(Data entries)
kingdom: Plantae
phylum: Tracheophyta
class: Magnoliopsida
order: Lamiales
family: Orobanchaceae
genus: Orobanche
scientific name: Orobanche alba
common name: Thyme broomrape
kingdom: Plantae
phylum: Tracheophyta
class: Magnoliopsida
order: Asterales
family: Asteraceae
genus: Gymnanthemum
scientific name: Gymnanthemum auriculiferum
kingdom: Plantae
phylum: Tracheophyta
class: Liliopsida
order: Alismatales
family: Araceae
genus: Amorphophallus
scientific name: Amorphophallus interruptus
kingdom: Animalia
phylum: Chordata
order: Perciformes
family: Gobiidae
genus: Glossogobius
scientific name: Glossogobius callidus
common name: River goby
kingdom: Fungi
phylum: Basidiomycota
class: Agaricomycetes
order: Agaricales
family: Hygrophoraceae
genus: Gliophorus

(TO DO):
Turn all the lines in the records into a JSON list of strings, one string per line, leaving out any blank lines.

(COMPLETED EXERCISE):
[
  "kingdom: Plantae",
  "phylum: Tracheophyta",
  "class: Magnoliopsida",
  "order: Lamiales",
  "family: Orobanchaceae",
  "genus: Orobanche",
  "scientific name: Orobanche alba",
  "common name: Thyme broomrape",
  "kingdom: Plantae",
  "phylum: Tracheophyta",
  "class: Magnoliopsida",
  "order: Asterales",
  "family: Asteraceae",
  "genus: Gymnanthemum",
  "scientific name: Gymnanthemum auriculiferum",
  "kingdom: Plantae",
  "phylum: Tracheophyta",
  "class: Liliopsida",
  "order: Alismatales",
  "family: Araceae",
  "genus: Amorphophallus",
  "scientific name: Amorphophallus interruptus",
  "kingdom: Animalia",
  "phylum: Chordata",
  "order: Perciformes",
  "family: Gobiidae",
  "genus: Glossogobius",
  "scientific name: Glossogobius callidus",
  "common name: River goby",
  "kingdom: Fungi",
  "phylum: Basidiomycota",
  "class: Agaricomycetes",
  "order: Agaricales",
  "family: Hygrophoraceae",
  "genus: Gliophorus"
]